Transposition de la directive européenne sur les travailleurs de plateforme – quelles conséquences pour les indépendants ?

Melissa

8/4/2025

Contexte et objectifs de la directive

En mars 2024, le Parlement européen a adopté la directive sur les conditions de travail des travailleurs de plateforme. Son principal objectif est de mieux encadrer les relations entre plateformes numériques (VTC, livraison, freelance en ligne…) et travailleurs qui y exercent une activité indépendante.
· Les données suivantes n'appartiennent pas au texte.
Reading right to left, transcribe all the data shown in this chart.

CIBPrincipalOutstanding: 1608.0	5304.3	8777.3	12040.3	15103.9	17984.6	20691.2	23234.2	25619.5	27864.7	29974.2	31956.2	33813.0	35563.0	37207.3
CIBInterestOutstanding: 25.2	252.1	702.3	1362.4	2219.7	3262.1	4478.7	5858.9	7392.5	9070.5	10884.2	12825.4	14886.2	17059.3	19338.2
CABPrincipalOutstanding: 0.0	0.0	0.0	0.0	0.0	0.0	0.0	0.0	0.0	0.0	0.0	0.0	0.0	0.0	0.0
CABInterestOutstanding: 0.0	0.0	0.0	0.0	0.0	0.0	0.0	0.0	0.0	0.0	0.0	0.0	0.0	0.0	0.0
La France a jusqu’au printemps 2025 pour transposer ce texte en droit national, avec pour ambition de reconnaître les spécificités du travail « gig » tout en garantissant des droits essentiels (transparence des algorithmes, accès à la formation, respect des temps de repos…).

Principales mesures transposées début 2025
  1. Requalification automatique en salarié ?

    • Si la plateforme exerce un contrôle significatif sur le prix, l’emploi du temps ou l’exécution des tâches, le statut doit être requalifié en contrat de travail.

    • En pratique, seules 10 % des situations « à risque » ont été requalifiées de janvier à juin 2025, essentiellement chez les plateformes de VTC, là où le degré de contrôle est le plus important.

  2. Obligation de transparence algorithmique

    • Les plateformes doivent désormais communiquer aux travailleurs – sur demande – la logique et les critères majeurs de leur algorithme d’attribution de missions ou de tarification.

    • Les travailleurs disposent d’un droit à l’explication quand une sanction (gel de compte, suspension) est prise, ce qui permet de contester plus efficacement les décisions.

  3. Accès à la formation et au dialogue social

    • Les travailleurs de plateforme peuvent s’inscrire gratuitement à un compte formation dédié financé par une contribution spécifique des plateformes (0,3 % du chiffre d’affaires).

    • La mise en place de comités consultatifs locaux, associant représentants des plateformes et élus syndicaux, garantit un canal de négociation sur les améliorations des conditions de travail.

Impacts et premiers retours
  • Pour les travailleurs :

    • Sentiment accru de reconnaissance : la transparence algorithmique et l’accès facilité à la formation renforcent l’autonomie et la montée en compétences.

    • Faible requalification : la plupart demeurent en statut d’indépendant, mais mieux protégés.

  • Pour les plateformes :

    • Adaptation des systèmes : lourdeur initiale pour développer des interfaces de « droit à l’explication ».

    • Hausse des contributions formation : certains ajustements de leur modèle économique sont nécessaires, mais ils y voient un moyen de fidéliser leurs « partenaires ».

Que retenir ?

La transposition de la directive plateforme en France marque une première étape vers une meilleure régulation du « gig ». Si la requalification automatique reste limitée, les droits nouveaux — formation, transparence, comité consultatif — offrent un cadre plus protecteur. Les prochains mois permettront de mesurer l’efficacité réelle de ces dispositifs et d’ajuster la loi pour éviter à la fois l’excès de précarité et la remise en question du modèle indépendant.